May 7, 2026

Le imprese non possono diventare il capro espiatorio della corsa finale del PNRR. È la posizione di ANCE Brindisi dopo i recenti chiarimenti normativi e operativi introdotti sul tema delle scadenze degli interventi finanziati con il Piano Nazionale di Ripresa e Resilienza.
L’associazione dei costruttori di Brindisi evidenzia come il decreto PNRR abbia finalmente chiarito un principio fondamentale: per gli interventi con obiettivi finali al 30 giugno 2026, quella data vale anche come “nuova scadenza contrattuale in deroga ai sensi dell’art.1339 del CC”.
Tradotto: se un’opera viene conclusa oltre il termine originariamente previsto dal contratto ma entro il 30 giugno 2026, non possono essere applicate penali alle imprese.
“È un passaggio importante e di assoluto buon senso – sottolinea il Presidente di ANCE Brindisi, Angelo Contessa che è anche amministratore del Consorzio Stabile Build – perché riconosce una realtà sotto gli occhi di tutti: l’ultimo miglio del PNRR si sta giocando in condizioni straordinarie, tra ritardi autorizzativi, modifiche progettuali, difficoltà operative, continue sovrapposizioni amministrative e ci mancava il caro materiali, che non possono essere scaricate sulle imprese esecutrici”.

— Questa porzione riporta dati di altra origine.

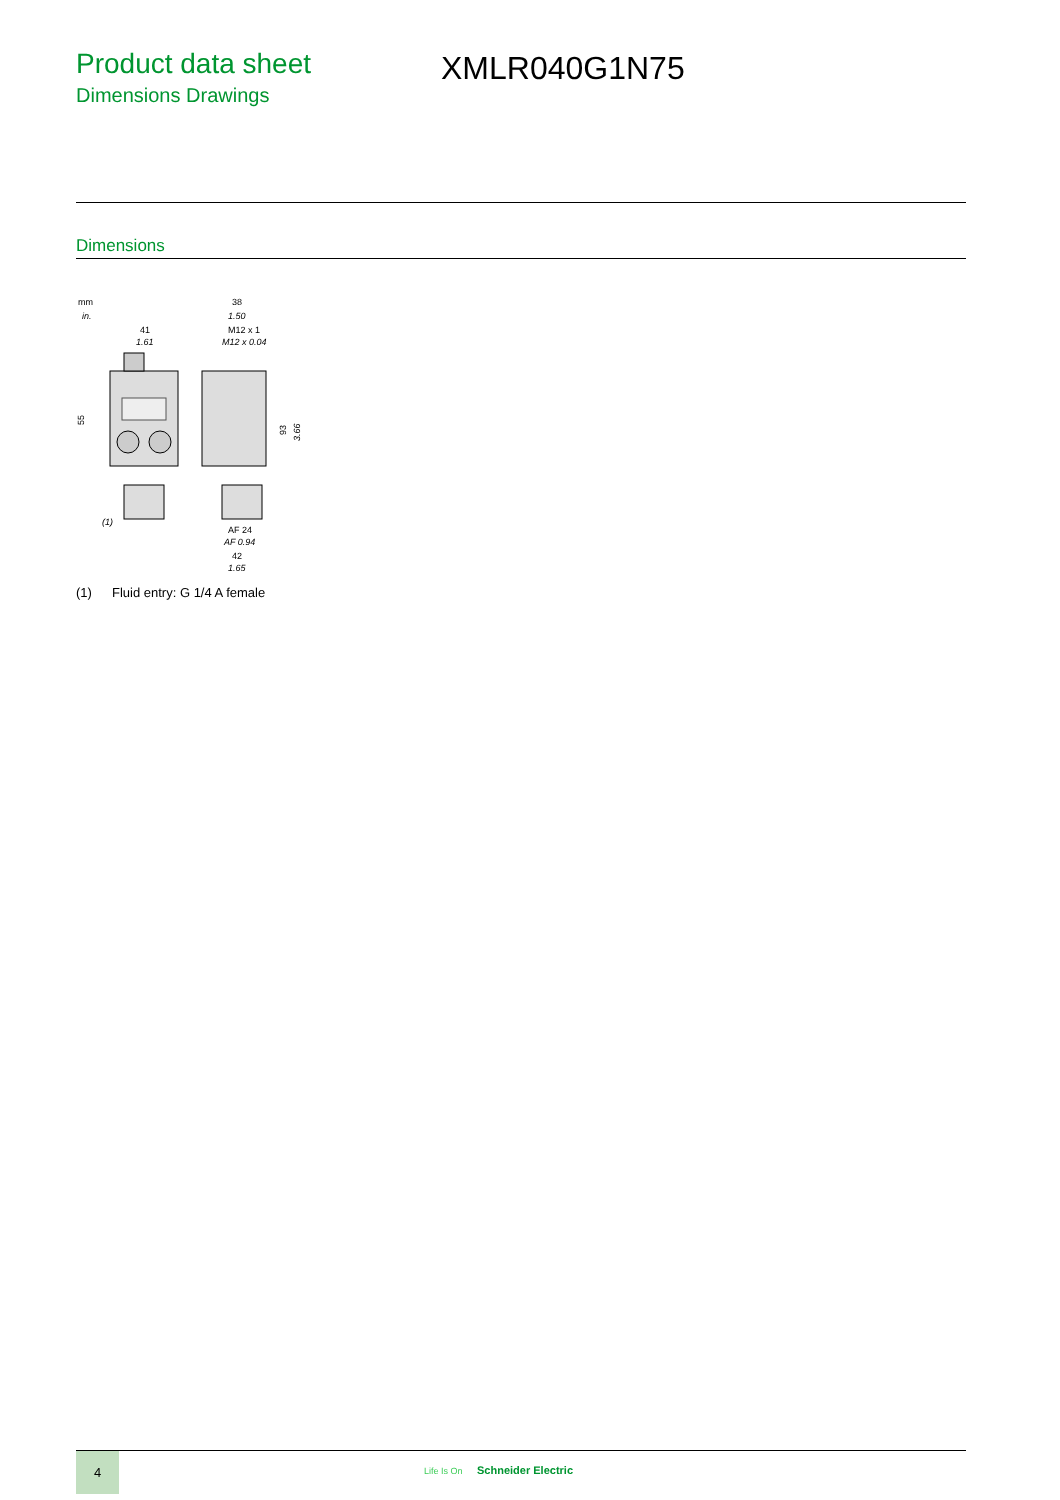Product data sheet
Dimensions Drawings
XMLR040G1N75
Dimensions
mm
in.
41
1.61
55
(1)
38
1.50
M12 x 1
M12 x 0.04
AF 24
AF 0.94
42
1.65
93
3.66
(1) Fluid entry: G 1/4 A female
4
Life Is On Schneider Electric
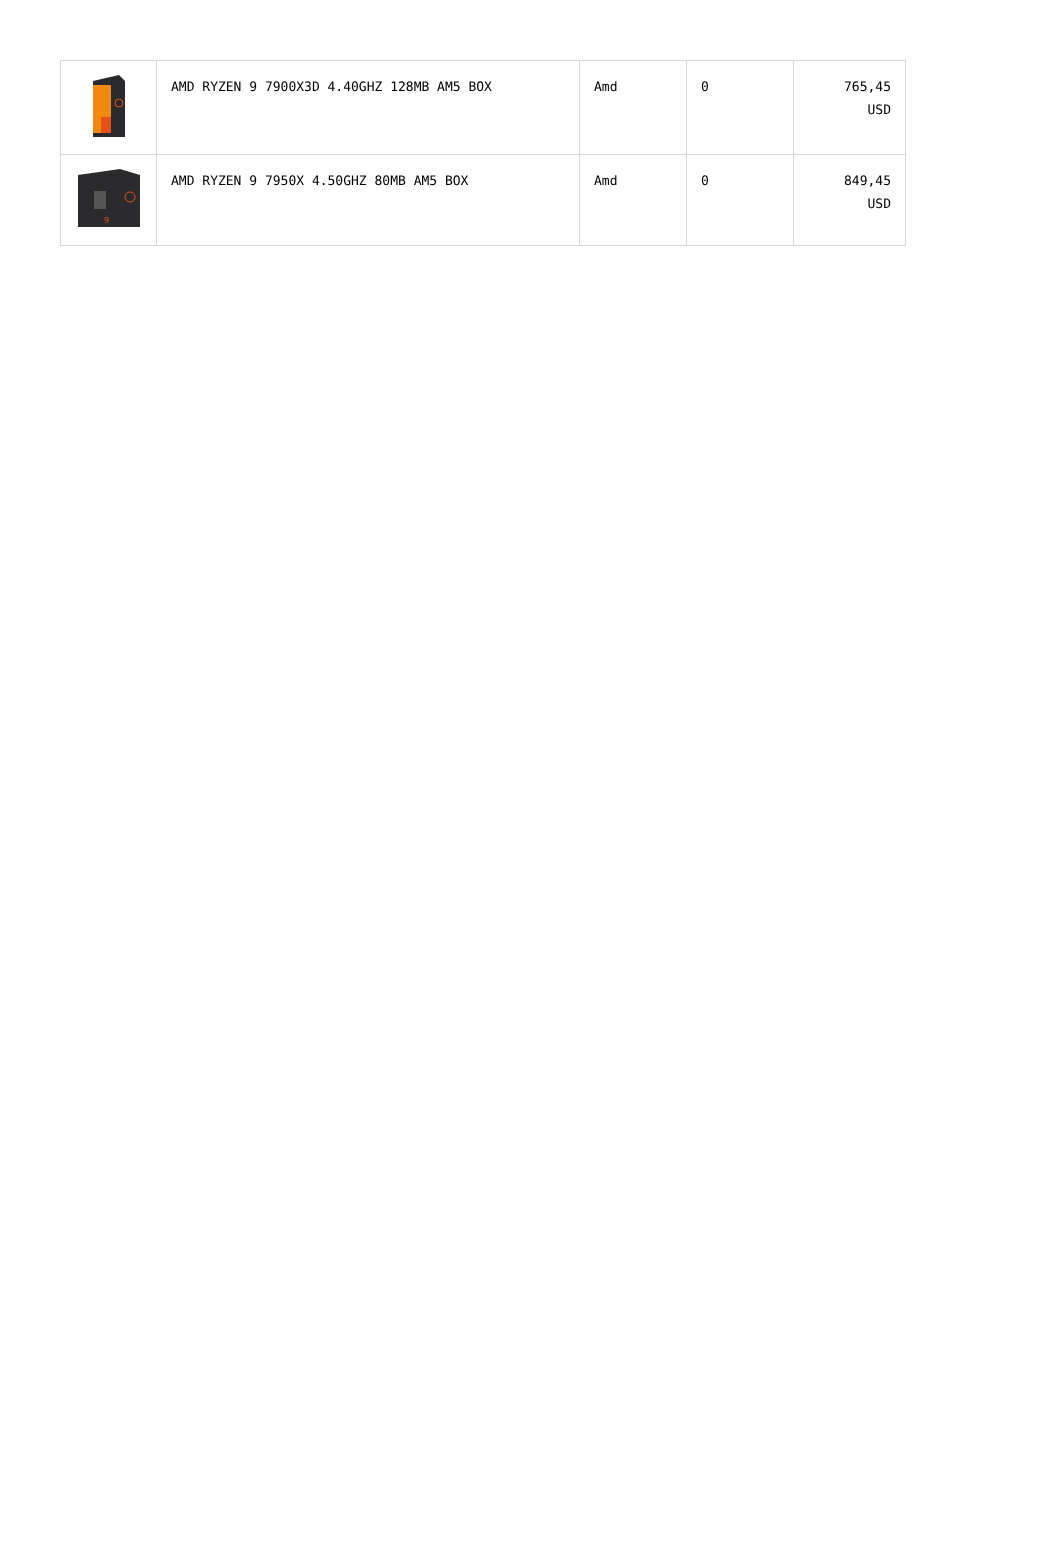| | AMD RYZEN 9 7900X3D 4.40GHZ 128MB AM5 BOX | Amd | 0 | 765,45 USD |
| 9 | AMD RYZEN 9 7950X 4.50GHZ 80MB AM5 BOX | Amd | 0 | 849,45 USD |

Il rischio concreto è che la pressione per chiudere formalmente il PNRR entro la non più prorogabile scadenza imposta dall’UE finisca per produrre effetti devastanti per tutti i soggetti coinvolti: stazioni appaltanti che devono restituire l’intero finanziamento con relative responsabilità erariali, professionisti ed imprese a litigare sulle responsabilità con inevitabili strascichi giudiziari, cittadini che avranno opere incompiute e quindi non utilizzabili, figuraccia internazionale del “Sistema Paese” incapace di rispettare gli impegni presi.
Per il Presidente Contessa occorre un ulteriore supporto normativo che definisca chiaramente la distinzione tra il raggiungimento dei target PNRR dalla conclusione definitiva di ogni singola lavorazione nel dettaglio. Un conto è certificare entro il 30 giugno 2026 che un’opera è funzionale, utilizzabile e coerente con gli obiettivi del PNRR; altro deve essere dare un termine congruo per il completamento delle lavorazioni marginali che non influiscono sulla funzionalità dell’opera.
“È evidente – conclude Contessa – che molte opere potranno essere perfettamente funzionanti e rendicontabili ai fini europei pur avendo ancora lavorazioni marginali da completare. Fingere che questa distinzione non esista significherebbe creare solo incomprensioni con relativi problemi amministrativi e contenziosi”.
Per questo auspichiamo l’adozione di un ulteriore intervento normativo con urgenza, il 30 giugno è praticamente arrivato, che consenta il raggiungimento di un duplice obiettivo comune: chiudere correttamente la rendicontazione del PNRR e completare a regola d’arte le opere.